Extracted records |
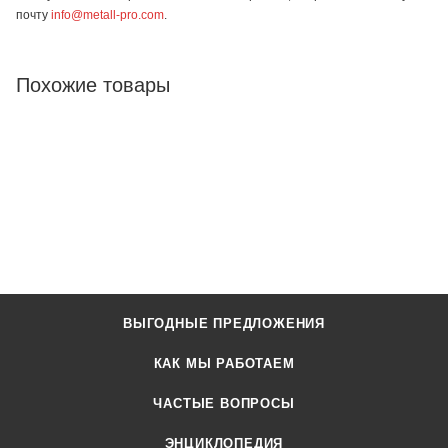
почту
info@metall-pro.com
.
Похожие товары
ВЫГОДНЫЕ ПРЕДЛОЖЕНИЯ
КАК МЫ РАБОТАЕМ
ЧАСТЫЕ ВОПРОСЫ
ЭНЦИКЛОПЕДИЯ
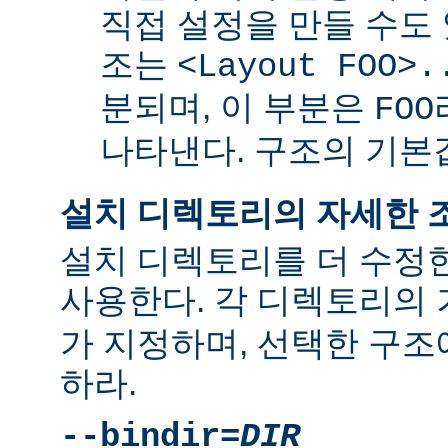
직접 설정을 만들 수도 
조는
<Layout FOO>.
분되며, 이 부분은
FOO
나타낸다. 구조의 기
설치 디렉토리의 자세한 
설치 디렉토리를 더 수정
사용한다. 각 디렉토리의
가 지정하며, 선택한 구조
하라.
--bindir=
DIR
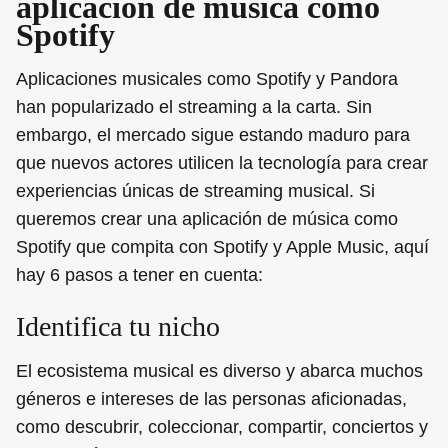
aplicación de música como
Spotify
Aplicaciones musicales como Spotify y Pandora
han popularizado el streaming a la carta. Sin
embargo, el mercado sigue estando maduro para
que nuevos actores utilicen la tecnología para crear
experiencias únicas de streaming musical. Si
queremos crear una aplicación de música como
Spotify que compita con Spotify y Apple Music, aquí
hay 6 pasos a tener en cuenta:
Identifica tu nicho
El ecosistema musical es diverso y abarca muchos
géneros e intereses de las personas aficionadas,
como descubrir, coleccionar, compartir, conciertos y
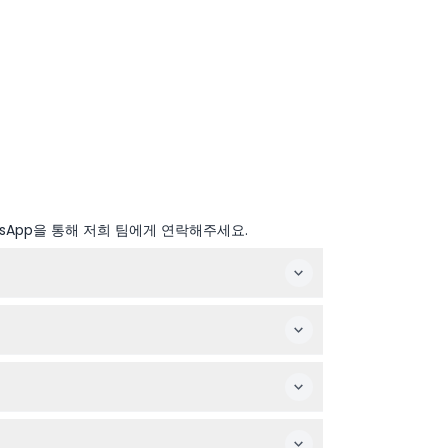
sApp을 통해 저희 팀에게 연락해주세요.
입니다(변동 가능하니 예약 시 꼭 확인해 주세요).
을 위해 미리 예약해 주세요.
다.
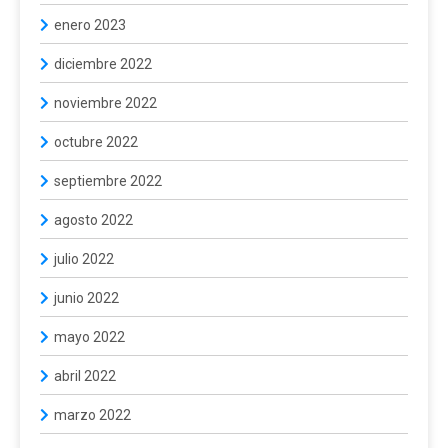
enero 2023
diciembre 2022
noviembre 2022
octubre 2022
septiembre 2022
agosto 2022
julio 2022
junio 2022
mayo 2022
abril 2022
marzo 2022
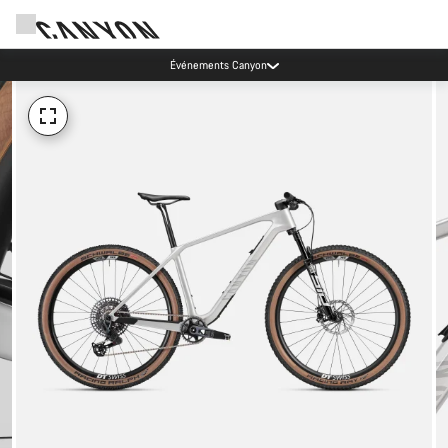
Événements Canyon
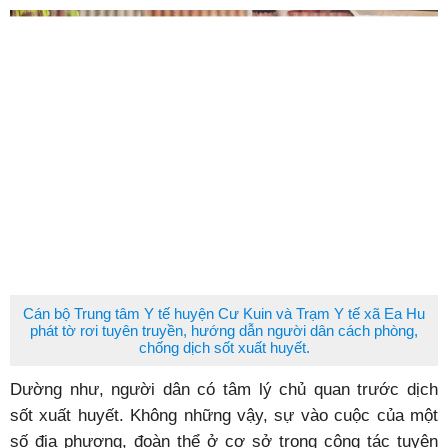
Cán bộ Trung tâm Y tế huyện Cư Kuin và Trạm Y tế xã Ea Hu
phát tờ rơi tuyên truyền, hướng dẫn người dân cách phòng,
chống dịch sốt xuất huyết.
Dường như, người dân có tâm lý chủ quan trước dịch
sốt xuất huyết. Không những vậy, sự vào cuộc của một
số địa phương, đoàn thể ở cơ sở trong công tác tuyên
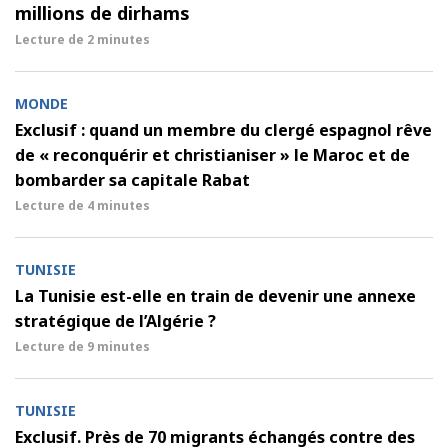
millions de dirhams
Lecture de
2 minutes
MONDE
Exclusif : quand un membre du clergé espagnol rêve
de « reconquérir et christianiser » le Maroc et de
bombarder sa capitale Rabat
Lecture de
4 minutes
TUNISIE
La Tunisie est-elle en train de devenir une annexe
stratégique de l’Algérie ?
Lecture de
9 minutes
TUNISIE
Exclusif. Près de 70 migrants échangés contre des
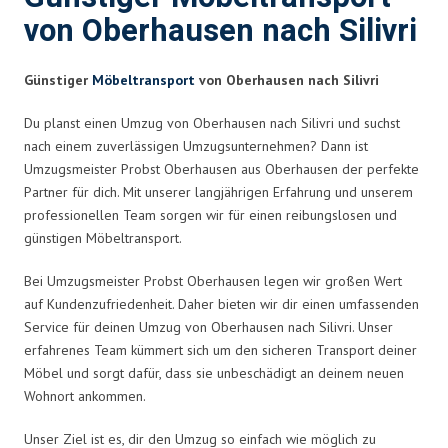
von Oberhausen nach Silivri
Günstiger
Möbeltransport
von Oberhausen nach Silivri
Du planst einen Umzug von Oberhausen nach Silivri und suchst
nach einem zuverlässigen Umzugsunternehmen? Dann ist
Umzugsmeister Probst Oberhausen aus Oberhausen der perfekte
Partner für dich. Mit unserer langjährigen Erfahrung und unserem
professionellen Team sorgen wir für einen reibungslosen und
günstigen Möbeltransport.
Bei Umzugsmeister Probst Oberhausen legen wir großen Wert
auf Kundenzufriedenheit. Daher bieten wir dir einen umfassenden
Service für deinen Umzug von Oberhausen nach Silivri. Unser
erfahrenes Team kümmert sich um den sicheren Transport deiner
Möbel und sorgt dafür, dass sie unbeschädigt an deinem neuen
Wohnort ankommen.
Unser Ziel ist es, dir den Umzug so einfach wie möglich zu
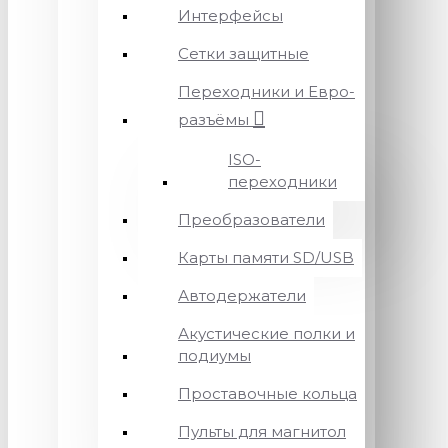
Интерфейсы
Сетки защитные
Переходники и Евро-
разъёмы
ISO-
переходники
Преобразователи
Карты памяти SD/USB
Автодержатели
Акустические полки и
подиумы
Проставочные кольца
Пульты для магнитол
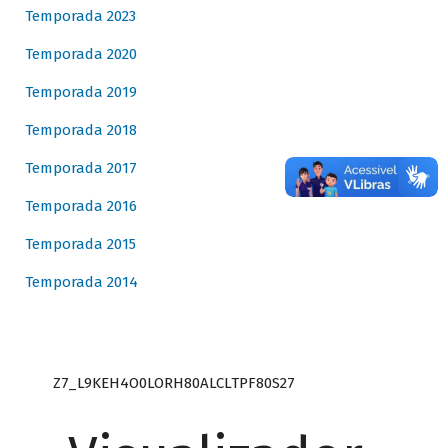
Temporada 2023
Temporada 2020
Temporada 2019
Temporada 2018
Temporada 2017
Temporada 2016
Temporada 2015
Temporada 2014
Z7_L9KEH4O0LORH80ALCLTPF80S27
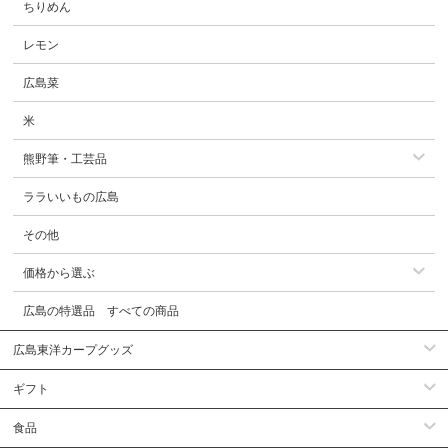
ちりめん
レモン
広島菜
米
熊野筆・工芸品
ララいいもの広島
その他
価格から選ぶ
広島の特選品 すべての商品
広島東洋カープグッズ
ギフト
食品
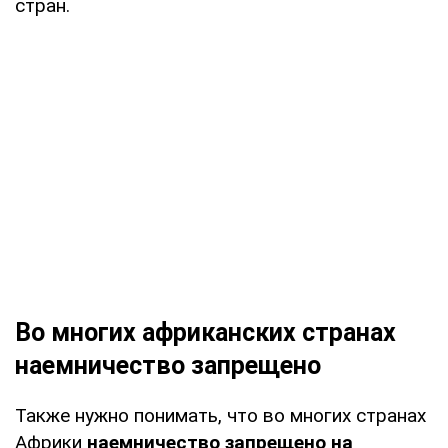
стран.
Во многих африканских странах
наемничество запрещено
Также нужно понимать, что во многих странах
Африки
наемничество запрещено на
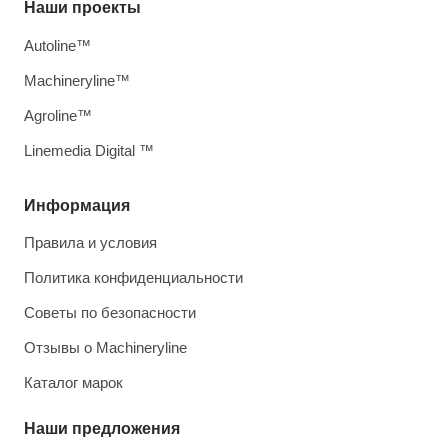
Наши проекты
Autoline™
Machineryline™
Agroline™
Linemedia Digital ™
Информация
Правила и условия
Политика конфиденциальности
Советы по безопасности
Отзывы о Machineryline
Каталог марок
Наши предложения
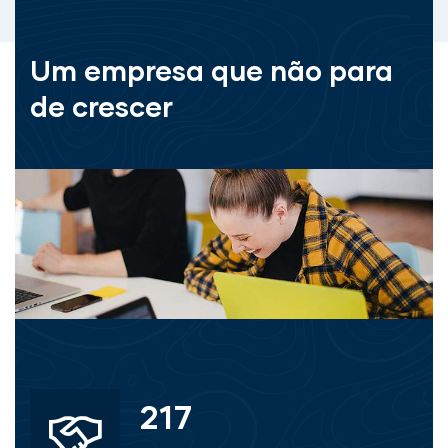
Um empresa que não para
de crescer
367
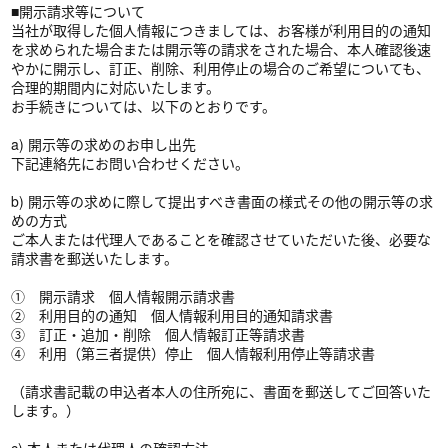
■開示請求等について
当社が取得した個人情報につきましては、お客様が利用目的の通知
を求められた場合または開示等の請求をされた場合、本人確認後速
やかに開示し、訂正、削除、利用停止の場合のご希望についても、
合理的期間内に対応いたします。
お手続きについては、以下のとおりです。
a) 開示等の求めのお申し出先
下記連絡先にお問い合わせください。
b) 開示等の求めに際して提出すべき書面の様式その他の開示等の求
めの方式
ご本人または代理人であることを確認させていただいた後、必要な
請求書を郵送いたします。
① 開示請求 個人情報開示請求書
② 利用目的の通知 個人情報利用目的通知請求書
③ 訂正・追加・削除 個人情報訂正等請求書
④ 利用（第三者提供）停止 個人情報利用停止等請求書
（請求書記載の申込者本人の住所宛に、書面を郵送してご回答いた
します。）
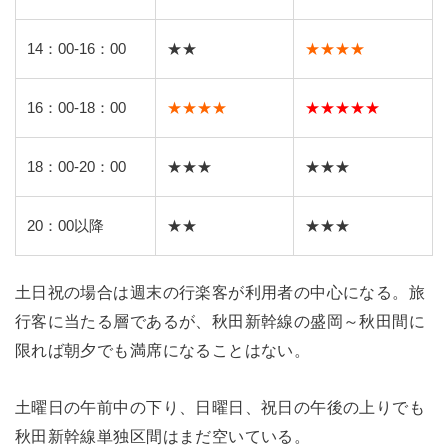
14：00-16：00
★★
★★★★
16：00-18：00
★★★★
★★★★★
18：00-20：00
★★★
★★★
20：00以降
★★
★★★
土日祝の場合は週末の行楽客が利用者の中心になる。旅
行客に当たる層であるが、秋田新幹線の盛岡～秋田間に
限れば朝夕でも満席になることはない。
土曜日の午前中の下り、日曜日、祝日の午後の上りでも
秋田新幹線単独区間はまだ空いている。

Task description | Copy out all the text read from the records above, line for line and without changes, leaving out the pictures.

Result of this task |
почту
info@metall-pro.com
.
Похожие товары
ВЫГОДНЫЕ ПРЕДЛОЖЕНИЯ
КАК МЫ РАБОТАЕМ
ЧАСТЫЕ ВОПРОСЫ
ЭНЦИКЛОПЕДИЯ
직접 설정을 만들 수도 
조는
<Layout FOO>.
분되며, 이 부분은
FOO
나타낸다. 구조의 기
설치 디렉토리의 자세한 
설치 디렉토리를 더 수정
사용한다. 각 디렉토리의
가 지정하며, 선택한 구조
하라.
--bindir=
DIR
aplicación de música como
Spotify
Aplicaciones musicales como Spotify y Pandora
han popularizado el streaming a la carta. Sin
embargo, el mercado sigue estando maduro para
que nuevos actores utilicen la tecnología para crear
experiencias únicas de streaming musical. Si
queremos crear una aplicación de música como
Spotify que compita con Spotify y Apple Music, aquí
hay 6 pasos a tener en cuenta:
Identifica tu nicho
El ecosistema musical es diverso y abarca muchos
géneros e intereses de las personas aficionadas,
como descubrir, coleccionar, compartir, conciertos y
sApp을 통해 저희 팀에게 연락해주세요.
입니다(변동 가능하니 예약 시 꼭 확인해 주세요).
을 위해 미리 예약해 주세요.
다.
enero 2023
diciembre 2022
noviembre 2022
octubre 2022
septiembre 2022
agosto 2022
julio 2022
junio 2022
mayo 2022
abril 2022
marzo 2022
Événements Canyon
Cán bộ Trung tâm Y tế huyện Cư Kuin và Trạm Y tế xã Ea Hu
phát tờ rơi tuyên truyền, hướng dẫn người dân cách phòng,
chống dịch sốt xuất huyết.
Dường như, người dân có tâm lý chủ quan trước dịch
sốt xuất huyết. Không những vậy, sự vào cuộc của một
số địa phương, đoàn thể ở cơ sở trong công tác tuyên
millions de dirhams
Lecture de
2 minutes
MONDE
Exclusif : quand un membre du clergé espagnol rêve
de « reconquérir et christianiser » le Maroc et de
bombarder sa capitale Rabat
Lecture de
4 minutes
TUNISIE
La Tunisie est-elle en train de devenir une annexe
stratégique de l’Algérie ?
Lecture de
9 minutes
TUNISIE
Exclusif. Près de 70 migrants échangés contre des
von Oberhausen nach Silivri
Günstiger
Möbeltransport
von Oberhausen nach Silivri
Du planst einen Umzug von Oberhausen nach Silivri und suchst
nach einem zuverlässigen Umzugsunternehmen? Dann ist
Umzugsmeister Probst Oberhausen aus Oberhausen der perfekte
Partner für dich. Mit unserer langjährigen Erfahrung und unserem
professionellen Team sorgen wir für einen reibungslosen und
günstigen Möbeltransport.
Bei Umzugsmeister Probst Oberhausen legen wir großen Wert
auf Kundenzufriedenheit. Daher bieten wir dir einen umfassenden
Service für deinen Umzug von Oberhausen nach Silivri. Unser
erfahrenes Team kümmert sich um den sicheren Transport deiner
Möbel und sorgt dafür, dass sie unbeschädigt an deinem neuen
Wohnort ankommen.
Unser Ziel ist es, dir den Umzug so einfach wie möglich zu
Интерфейсы
Сетки защитные
Переходники и Евро-
разъёмы
ISO-
переходники
Преобразователи
Карты памяти SD/USB
Автодержатели
Акустические полки и
подиумы
Проставочные кольца
Пульты для магнитол
Temporada 2023
Temporada 2020
Temporada 2019
Temporada 2018
Temporada 2017
Temporada 2016
Temporada 2015
Temporada 2014
Z7_L9KEH4O0LORH80ALCLTPF80S27
ちりめん
レモン
広島菜
米
熊野筆・工芸品
ララいいもの広島
その他
価格から選ぶ
広島の特選品 すべての商品
広島東洋カープグッズ
ギフト
食品
стран.
Во многих африканских странах
наемничество запрещено
Также нужно понимать, что во многих странах
Африки
наемничество запрещено на
Наши проекты
Autoline™
Machineryline™
Agroline™
Linemedia Digital ™
Информация
Правила и условия
Политика конфиденциальности
Советы по безопасности
Отзывы о Machineryline
Каталог марок
Наши предложения
Um empresa que não para
de crescer
367
■開示請求等について
当社が取得した個人情報につきましては、お客様が利用目的の通知
を求められた場合または開示等の請求をされた場合、本人確認後速
やかに開示し、訂正、削除、利用停止の場合のご希望についても、
合理的期間内に対応いたします。
お手続きについては、以下のとおりです。
a) 開示等の求めのお申し出先
下記連絡先にお問い合わせください。
b) 開示等の求めに際して提出すべき書面の様式その他の開示等の求
めの方式
ご本人または代理人であることを確認させていただいた後、必要な
請求書を郵送いたします。
① 開示請求 個人情報開示請求書
② 利用目的の通知 個人情報利用目的通知請求書
③ 訂正・追加・削除 個人情報訂正等請求書
④ 利用（第三者提供）停止 個人情報利用停止等請求書
（請求書記載の申込者本人の住所宛に、書面を郵送してご回答いた
します。）
14：00-16：00
★★
★★★★
16：00-18：00
★★★★
★★★★★
18：00-20：00
★★★
★★★
20：00以降
★★
★★★
土日祝の場合は週末の行楽客が利用者の中心になる。旅
行客に当たる層であるが、秋田新幹線の盛岡～秋田間に
限れば朝夕でも満席になることはない。
土曜日の午前中の下り、日曜日、祝日の午後の上りでも
秋田新幹線単独区間はまだ空いている。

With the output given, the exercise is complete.